Когда мой молодой человек набил себе руку на такой работе, он стал выдавать мне за одно утро штук шесть картин, выполненных в разной манере, и получал с меня по два фунта десять шиллингов за каждую. Я никого не грабил. Дневной заработок в пятнадцать фунтов вполне его устраивал. Тем самым я даже оказывал поддержку многообещающему молодому дарованию, а с другой стороны, можно не сомневаться, что не один званый обед в каком-нибудь провинциальном доме сходил успешно благодаря чудовищному надругательству над хорошим вкусом, украшавшему его стены. Как-то раз мне удалось продать подделку под Поллока одному человеку, в саду у которого вокруг солнечных часов и по обе стороны дорожки, мощенной какой-то пестрятиной, стояли диснеевские гномики {27}. Разве я нанес ему вред? Он мог себе позволить такую роскошь. На вид это был мужчина железный, хотя одному только Богу известно, какие отклонения от нормы в половой жизни или в коммерческой деятельности восполнял ему Соня вместе с другими гномиками.
И вот вскоре после моей удачной сделки с обладателем Сони я получил призыв от матери — если такое можно назвать призывом.
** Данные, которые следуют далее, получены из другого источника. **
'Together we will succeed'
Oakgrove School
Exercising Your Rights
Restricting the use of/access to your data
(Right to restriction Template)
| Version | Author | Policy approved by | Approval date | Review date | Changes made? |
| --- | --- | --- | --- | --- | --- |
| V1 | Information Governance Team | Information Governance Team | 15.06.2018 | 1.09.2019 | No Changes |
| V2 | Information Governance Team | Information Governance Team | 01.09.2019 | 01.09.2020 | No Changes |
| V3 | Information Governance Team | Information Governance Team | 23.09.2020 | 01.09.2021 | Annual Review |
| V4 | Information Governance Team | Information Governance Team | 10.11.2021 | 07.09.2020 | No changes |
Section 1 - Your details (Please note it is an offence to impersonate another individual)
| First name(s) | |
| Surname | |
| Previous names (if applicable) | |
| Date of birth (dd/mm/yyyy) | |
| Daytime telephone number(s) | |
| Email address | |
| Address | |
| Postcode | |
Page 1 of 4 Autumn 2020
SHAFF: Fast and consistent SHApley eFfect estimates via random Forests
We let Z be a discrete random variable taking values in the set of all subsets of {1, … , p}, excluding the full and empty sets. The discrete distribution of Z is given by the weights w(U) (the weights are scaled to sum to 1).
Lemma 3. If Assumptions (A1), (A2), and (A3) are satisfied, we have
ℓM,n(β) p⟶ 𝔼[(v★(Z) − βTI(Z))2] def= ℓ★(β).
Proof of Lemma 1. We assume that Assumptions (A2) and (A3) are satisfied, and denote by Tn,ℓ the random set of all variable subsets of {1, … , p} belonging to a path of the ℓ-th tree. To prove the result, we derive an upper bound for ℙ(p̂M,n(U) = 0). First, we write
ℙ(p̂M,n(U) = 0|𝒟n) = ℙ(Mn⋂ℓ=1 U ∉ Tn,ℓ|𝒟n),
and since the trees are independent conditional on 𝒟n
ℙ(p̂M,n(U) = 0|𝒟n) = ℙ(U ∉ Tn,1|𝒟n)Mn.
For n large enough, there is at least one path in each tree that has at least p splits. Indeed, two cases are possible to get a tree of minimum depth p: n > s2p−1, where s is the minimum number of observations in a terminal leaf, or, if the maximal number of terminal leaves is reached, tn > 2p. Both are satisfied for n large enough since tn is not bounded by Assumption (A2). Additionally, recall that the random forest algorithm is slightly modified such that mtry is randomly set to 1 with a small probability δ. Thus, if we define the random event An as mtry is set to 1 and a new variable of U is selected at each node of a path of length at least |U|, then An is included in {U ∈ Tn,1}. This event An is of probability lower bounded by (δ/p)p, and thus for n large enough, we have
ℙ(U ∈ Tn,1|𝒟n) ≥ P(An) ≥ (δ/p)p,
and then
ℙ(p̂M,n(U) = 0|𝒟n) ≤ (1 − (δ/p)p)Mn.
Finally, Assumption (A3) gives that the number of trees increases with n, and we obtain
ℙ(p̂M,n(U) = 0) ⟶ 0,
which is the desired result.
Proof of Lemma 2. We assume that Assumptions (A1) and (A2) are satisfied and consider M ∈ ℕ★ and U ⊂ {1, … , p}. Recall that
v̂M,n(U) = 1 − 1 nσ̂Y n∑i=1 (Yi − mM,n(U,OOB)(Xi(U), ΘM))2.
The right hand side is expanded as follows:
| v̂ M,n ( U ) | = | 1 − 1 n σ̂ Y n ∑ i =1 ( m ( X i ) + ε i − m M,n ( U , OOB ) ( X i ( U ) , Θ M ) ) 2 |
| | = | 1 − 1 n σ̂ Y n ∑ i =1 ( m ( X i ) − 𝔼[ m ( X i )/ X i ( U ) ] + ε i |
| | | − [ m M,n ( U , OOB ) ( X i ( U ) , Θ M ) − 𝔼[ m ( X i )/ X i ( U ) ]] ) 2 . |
Он был изложен на почтовой открытке с видом развалин цитадели императора Кристофа в Кап-Аитьене {28}. На обороте стояла ее фамилия, новая для меня, адрес и две фразы: «Сама понемножку становлюсь развалиной. Хорошо бы повидаться, если ты заглянешь в наши края». В скобках после «madame» — не зная ее почерка, я прочел сначала «Manon», что было не так уж некстати {29}, — она добавила: «Графиня де Ласко-Вилье». Открытка путешествовала долгие месяцы, прежде чем добралась до меня.
Последний раз мы с матерью встречались в Париже, в 1934 году, а за время войны она мне не писала. Я, пожалуй, не отозвался бы на такое приглашение, если бы не два следующих обстоятельства: это был единственный жест с ее стороны, в какой-то мере приближающийся к материнскому призыву, а кроме того, пора мне было кончать с разъездной художественной галереей, ибо одна воскресная газета вознамерилась установить источник моих экспонатов. В банке у меня лежала тысяча фунтов. Я продал за пятьсот свой автофургон, запас картин и репродукций одному человеку, который никогда не читал газеты «Народ», и вылетел в Кингстон, где попытался пристроиться к какому-нибудь делу, но безуспешно, после чего улетел другим самолетом в Порт-о-Пренс.